Task statement
Render every line of text in the records below as a JSON list of strings, one string per line, with blank lines dropped. Leave the pictures out of the list.

Data to use

☆ ☆ ☆ ☆ ☆

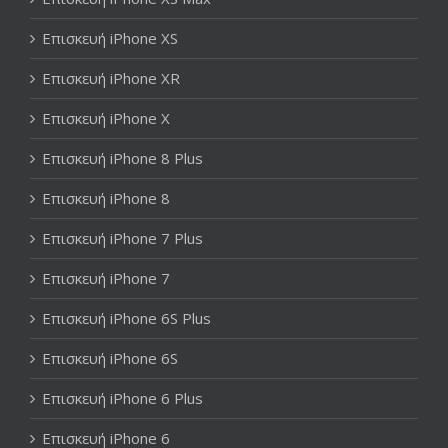
Επισκευή iPhone XS
Επισκευή iPhone XR
Επισκευή iPhone X
Επισκευή iPhone 8 Plus
Επισκευή iPhone 8
Επισκευή iPhone 7 Plus
Επισκευή iPhone 7
Επισκευή iPhone 6S Plus
Επισκευή iPhone 6S
Επισκευή iPhone 6 Plus
Επισκευή iPhone 6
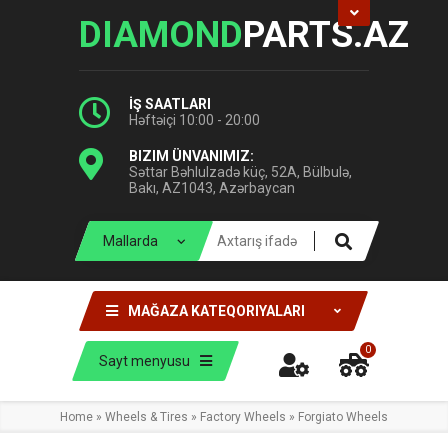
DIAMOND
PARTS.AZ
İŞ SAATLARI
Həftəiçi 10:00 - 20:00
BIZIM ÜNVANIMIZ:
Səttar Bəhlulzadə küç, 52A, Bülbulə,
Bakı, AZ1043, Azərbaycan
MAĞAZA KATEQORIYALARI
0
Sayt menyusu
Home
»
Wheels & Tires
»
Factory Wheels
»
Forgiato Wheels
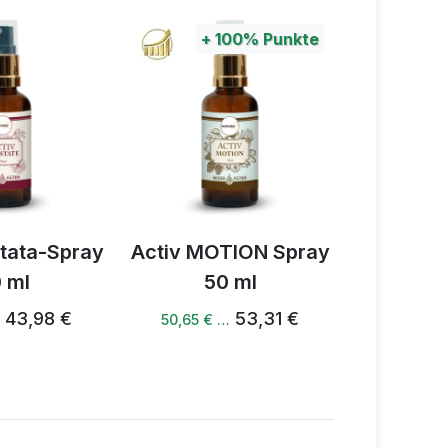
+
100%
Punkte
stata-Spray
Activ MOTION Spray
Activ Mig
 ml
50 ml
29
43,98 €
53,31 €
…
50,65 € …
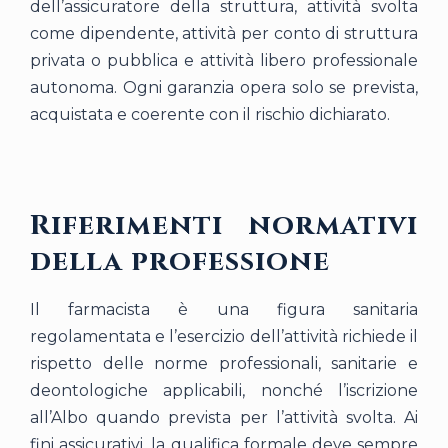
dell’assicuratore della struttura, attività svolta
come dipendente, attività per conto di struttura
privata o pubblica e attività libero professionale
autonoma. Ogni garanzia opera solo se prevista,
acquistata e coerente con il rischio dichiarato.
Riferimenti normativi
della professione
Il farmacista è una figura sanitaria
regolamentata e l’esercizio dell’attività richiede il
rispetto delle norme professionali, sanitarie e
deontologiche applicabili, nonché l’iscrizione
all’Albo quando prevista per l’attività svolta. Ai
fini assicurativi, la qualifica formale deve sempre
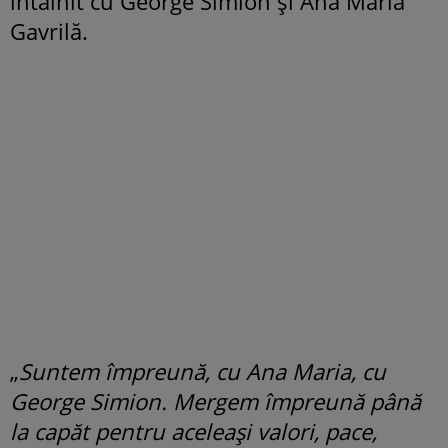
întâlnit cu George Simion și Ana Maria
Gavrilă.
„
Suntem împreună, cu Ana Maria, cu
George Simion. Mergem împreună până
la capăt pentru aceleași valori, pace,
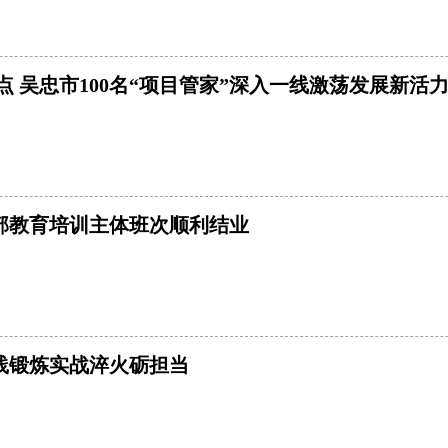
点 吴忠市100名“项目管家”深入一线激荡发展新活
干部教育培训主体班次顺利结业
践锻炼实战淬火砺担当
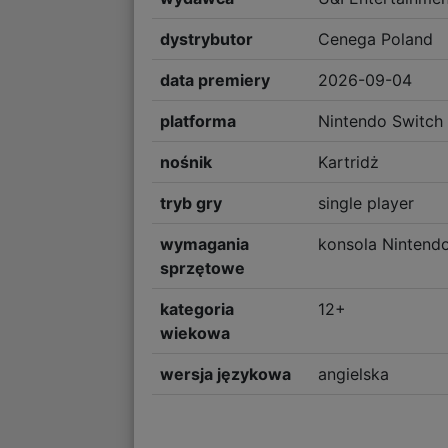
dystrybutor
Cenega Poland
data premiery
2026-09-04
platforma
Nintendo Switch
nośnik
Kartridż
tryb gry
single player
wymagania
konsola Nintend
sprzętowe
kategoria
12+
wiekowa
wersja językowa
angielska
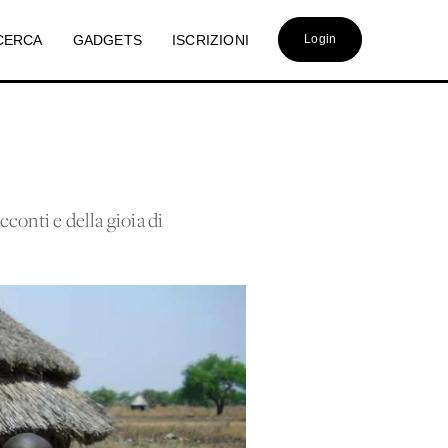
CERCA
GADGETS
ISCRIZIONI
Login
onti e della gioia di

☆ ☆ ☆ ☆ ☆

Response to the exercise
[
  "Επισκευή iPhone XS",
  "Επισκευή iPhone XR",
  "Επισκευή iPhone X",
  "Επισκευή iPhone 8 Plus",
  "Επισκευή iPhone 8",
  "Επισκευή iPhone 7 Plus",
  "Επισκευή iPhone 7",
  "Επισκευή iPhone 6S Plus",
  "Επισκευή iPhone 6S",
  "Επισκευή iPhone 6 Plus",
  "Επισκευή iPhone 6",
  "DIAMOND",
  "PARTS.AZ",
  "İŞ SAATLARI",
  "Həftəiçi 10:00 - 20:00",
  "BIZIM ÜNVANIMIZ:",
  "Səttar Bəhlulzadə küç, 52A, Bülbulə,",
  "Bakı, AZ1043, Azərbaycan",
  "MAĞAZA KATEQORIYALARI",
  "0",
  "Sayt menyusu",
  "Home",
  "»",
  "Wheels & Tires",
  "»",
  "Factory Wheels",
  "»",
  "Forgiato Wheels",
  "+",
  "100%",
  "Punkte",
  "stata-Spray",
  "Activ MOTION Spray",
  "Activ Mig",
  " ml",
  "50 ml",
  "29",
  "43,98 €",
  "53,31 €",
  "…",
  "50,65 € …",
  "dell’assicuratore della struttura, attività svolta",
  "come dipendente, attività per conto di struttura",
  "privata o pubblica e attività libero professionale",
  "autonoma. Ogni garanzia opera solo se prevista,",
  "acquistata e coerente con il rischio dichiarato.",
  "Riferimenti normativi",
  "della professione",
  "Il farmacista è una figura sanitaria",
  "regolamentata e l’esercizio dell’attività richiede il",
  "rispetto delle norme professionali, sanitarie e",
  "deontologiche applicabili, nonché l’iscrizione",
  "all’Albo quando prevista per l’attività svolta. Ai",
  "fini assicurativi, la qualifica formale deve sempre",
  "întâlnit cu George Simion și Ana Maria",
  "Gavrilă.",
  "„",
  "Suntem împreună, cu Ana Maria, cu",
  "George Simion. Mergem împreună până",
  "la capăt pentru aceleași valori, pace,",
  "点 吴忠市100名“项目管家”深入一线激荡发展新活",
  "干部教育培训主体班次顺利结业",
  "践锻炼实战淬火砺担当",
  "dystrybutor",
  "Cenega Poland",
  "data premiery",
  "2026-09-04",
  "platforma",
  "Nintendo Switch",
  "nośnik",
  "Kartridż",
  "tryb gry",
  "single player",
  "wymagania",
  "konsola Nintend",
  "sprzętowe",
  "kategoria",
  "12+",
  "wiekowa",
  "wersja językowa",
  "angielska",
  "CERCA",
  "GADGETS",
  "ISCRIZIONI",
  "Login",
  "onti e della gioia di"
]